OLYMPIQUE CHAMPION Janet Evans oh all right, not very funny.
I am a bit worried about this notion of swimmer Michelle Smith now "joining the immortals", or even the ranks of the immortals, as the popular papers have it. Michelle is only 26 and hardly wants to be worried about mortality or its more (stet) depressing relation immortality just yet. Living for the moment is a more sensible option. That is what has got the swimmer to the present Olympian pinnacles.
You cannot be "focused" on some goal too far down the road. Living for ever is a notion that has been quite properly debunked on many occasions and long before Swift's time too.
Anyway, this whole business of immortality is quite comprehensively discussed in Frank Tipler's book, The Physics of Immortality Modern Cosmology. God and the Resurrection of the Dead (Macmillan, £20). I will not say it is essential reading for anyone with ambitions in sport but it does contain useful insights.
For example though some records, like those of Bob Beamon and Mary T. Meagher, stand for years, the world of sport allows for and quite naturally encourages the idea of infinite progress citius, altius, fortius.
Infinite progress is a concept of immense importance in Tipler's world theory. But he sees little to attract in it. He talks about futurologist Freeman Dyson's work which showed how life and thought might continue for ever in an endlessly expanding universe Dyson explained for example that as temperatures continued to fall, information processing would require less and less energy. This is of interest in the light of the soaring Atlanta temperature, the enormous energy expenditure there and the disastrous information processing experience.
So a finite source of energy might be used to process more and more data. However, Dyson's information processing would necessarily occur in separated regions, each finite in complexity. It would therefore have to repeat itself over and over. Tipler sees in this "the horror of the Eternal Return".
As a sometime tennis player I am depressingly familiar with this concept. Continued existence in such circumstances would there fore be "pointless". All tennis players will appreciate this, because a competition could be infinitely prolonged if the server were to be continually foiled. Game points could be reached, but never a set point and therefore never a match point.
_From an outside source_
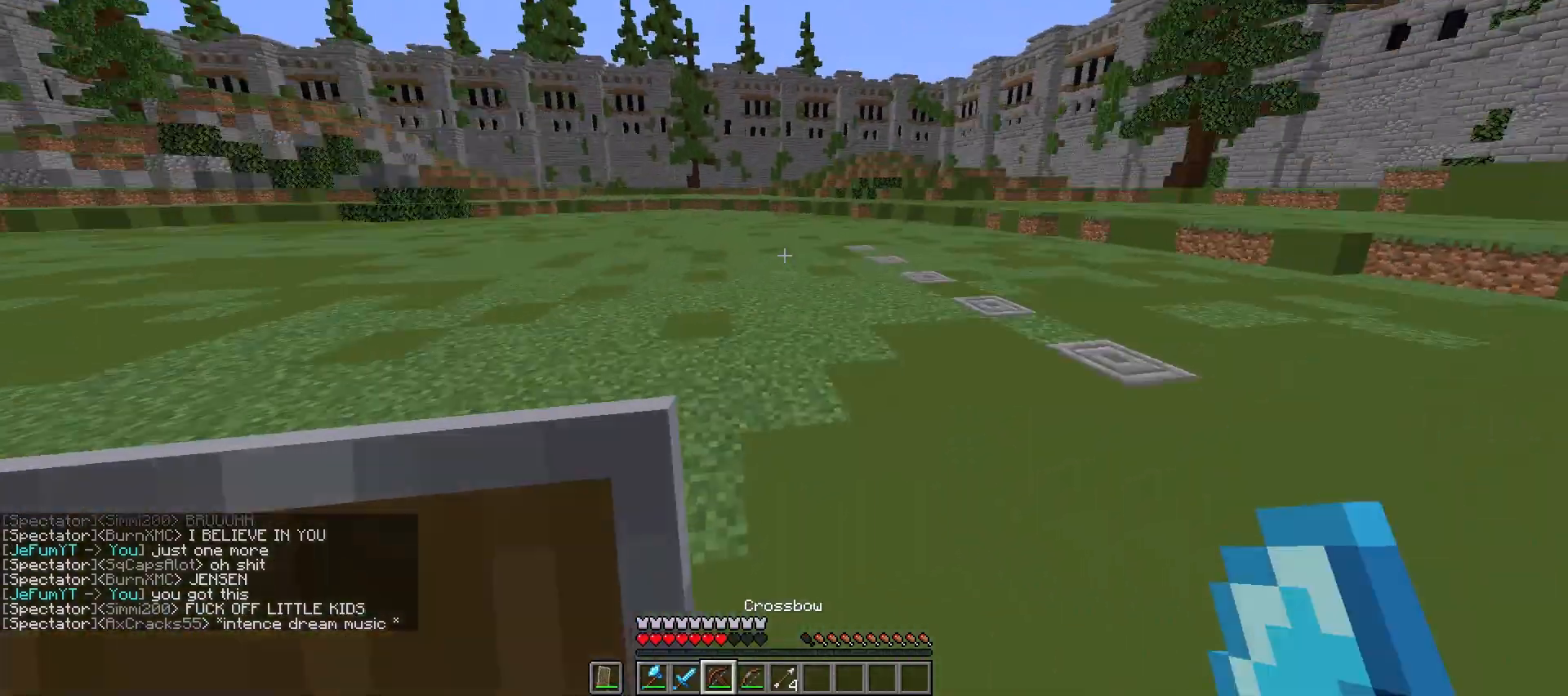
{"keys": ["space", "w"], "mouse": ["left"], "events": [[300, "mouse_left", "down"]]}
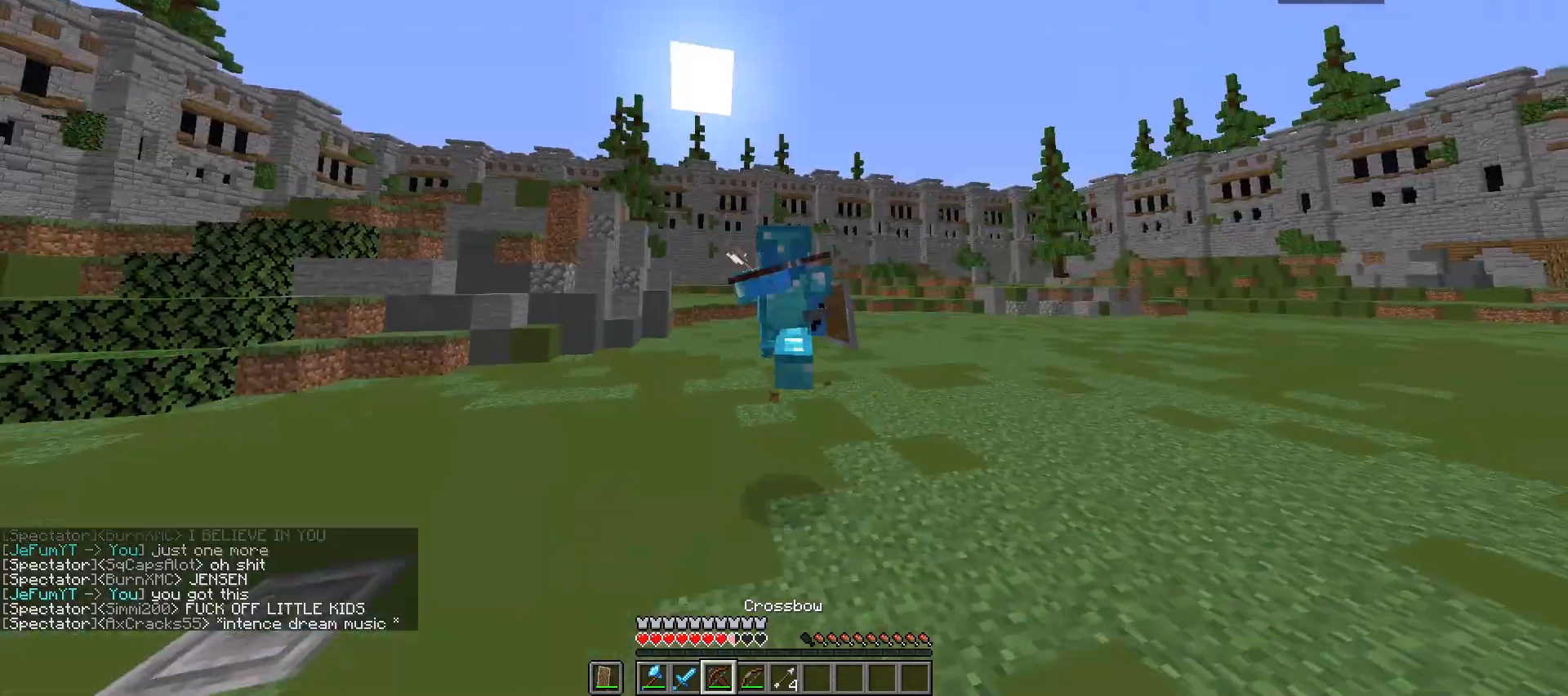
{"keys": ["a", "w"], "mouse": ["right"], "events": [[233, "mouse_right", "down"], [333, "mouse_left", "up"], [333, "space", "up"], [500, "a", "down"]]}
The horror is hardly to be dreamed of.
The Atlanta organisers, having been fiercely criticised for poor organisation, will also be interested in Tipler's work on chaos theory. Tipler suggests that the engineers of the far future will be able to regulate the wobblings of an entire universe only by exploiting chaos.
They would for example exploit the fact that tiny events can have huge results the classic example often given is that of the butterfly which, if given completely precise information and access to an enormous computer, could deliberately induce or prevent a hurricane some weeks later, merely by fluttering its wings one way or another.
It should be fairly obvious at this stage that Michelle Smith's own butterfly performance relied heavily on the application of such theories (think of how her opponents were largely blown away) and considerably less on the alleged wonders of her swimsuit. After winning her first gold medal, Ms Smith pointedly remarked that she not only trained hard, but "I think I also trained smart." My own theory is that she was misquoted, that the punctuation was faulty (perhaps an error in the electronic transmission) and that she actually said "I think. I also trained. Smart."
There is a difference. It is only mild exaggeration to describe Ms Smith's performance as earth shattering her "fly" on Friday night can bear direct comparison with the butterfly, imagined by Tipler, which could have "complete control over Earth's position in its orbit half a billion years down the road", to quote an enthusiastic critic in the London Review of Books.
I need hardly tell you then that games theory also figures prominently in Tipler's book, and while the Olympic Games are not specifically mentioned, there is much of relevance. The professional sports world has become increasingly egotistic and inward looking, imagining itself as sufficient unto itself. It would do better to delve into Tipler and see what it has been missing.